A nurse is assisting a client in selecting an appropriate diet. Which of the following statements should the nurse make?
- A. Choose foods high in fiber and low in fat.
- B. Include a variety of fruits and vegetables.
- C. Drink plenty of water throughout the day.
- D. Limit the intake of sugary and processed foods.
Correct Answer: A
Rationale: High-fiber, low-fat foods support digestion and heart health.
A nurse is collecting data from a client who has diabetes mellitus. The nurse should ask which of the following to determine the client's ability to provide foot self-hygiene?
- A. Do you have any problems taking care of your feet?
- B. Do you go barefoot at home?
- C. Have you noticed any problems with foot swelling?
- D. Have you had a problem with ingrown toenails?
Correct Answer: A
Rationale: This directly assesses ability to perform foot care, critical for diabetes management.
A nurse is reinforcing discharge teaching about fecal occult blood testing with a client. Which of the following instructions should the nurse include in the teaching?

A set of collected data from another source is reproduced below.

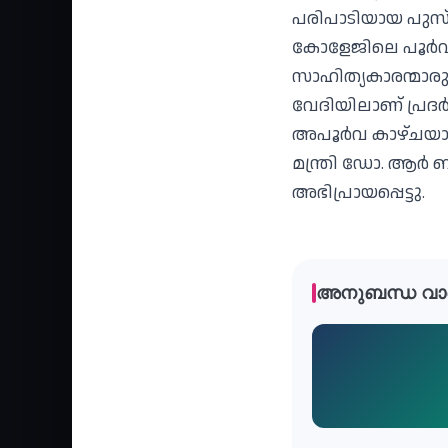
പരിപാടിയായ പുസ്
കോളേജിലെ പൂർവ 
സാഹിത്യകാരന്മാര
വേദിയിലാണ് പ്രദർ
അപൂർവ കാഴ്ചയായ
മന്ത്രി ഡോ. ആർ ബ
അഭിപ്രായപ്പെട്ടു.
അനുബന്ധ വാ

- A. Place a thick layer of stool on the specimen card.
- B. Urinate prior to collecting the stool specimen.
- C. Discontinue supplements containing vitamin C 24 hours before the test.
- D. Refrain from consuming pork 7 days before the test.
Correct Answer: C
Rationale: Vitamin C can cause false negatives, so discontinuing it ensures accuracy.
A nurse is reinforcing teaching with an older adult client who has urinary incontinence. Which of the following instructions should the nurse include?
- A. Drink citrus juice with meals.
- B. Train the bladder by voiding every 5 hours.
- C. Apply adult diapers at bedtime.
- D. Perform pelvic-muscle exercises.
Correct Answer: D
Rationale: Pelvic-muscle exercises strengthen the pelvic floor, improving bladder control.